If a record holds a picture, drop the picture and repeat everything else word for word.

START Exercise input

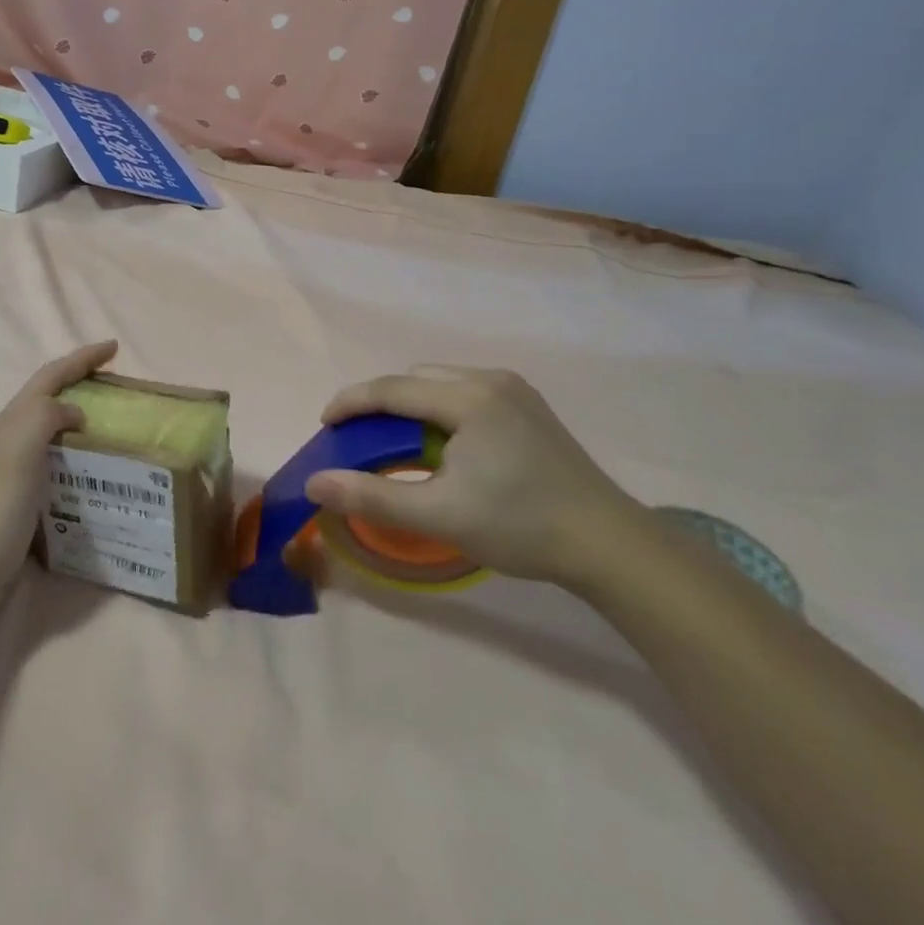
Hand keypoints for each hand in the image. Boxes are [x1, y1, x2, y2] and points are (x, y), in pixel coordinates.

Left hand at [0, 340, 118, 634]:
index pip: (51, 378)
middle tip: (121, 392)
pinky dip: (81, 466)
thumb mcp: (17, 452)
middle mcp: (11, 442)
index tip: (113, 348)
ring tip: (119, 434)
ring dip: (84, 427)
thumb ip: (44, 419)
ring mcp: (14, 475)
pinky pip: (58, 471)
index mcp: (11, 424)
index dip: (81, 359)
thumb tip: (75, 412)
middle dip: (83, 387)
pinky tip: (99, 480)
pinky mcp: (22, 505)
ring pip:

END Exercise input

◆ Problem solution:
Hand keypoints for each hand in the image. Boxes are [x1, y1, x2, y2] and points are (x, y), in pixel coordinates.

Left hand at [0, 340, 118, 634]:
index pip: (51, 378)
middle tip: (121, 392)
pinky dip: (81, 466)
thumb mcp: (17, 452)
middle mcp: (11, 442)
index tip: (113, 348)
ring tip: (119, 434)
ring dip: (84, 427)
thumb ip: (44, 419)
ring mcp: (14, 475)
pinky pip: (58, 471)
index mcp: (11, 424)
index dip: (81, 359)
thumb tip: (75, 412)
middle dip: (83, 387)
pinky tip: (99, 480)
pinky mcp: (22, 505)
ring pip:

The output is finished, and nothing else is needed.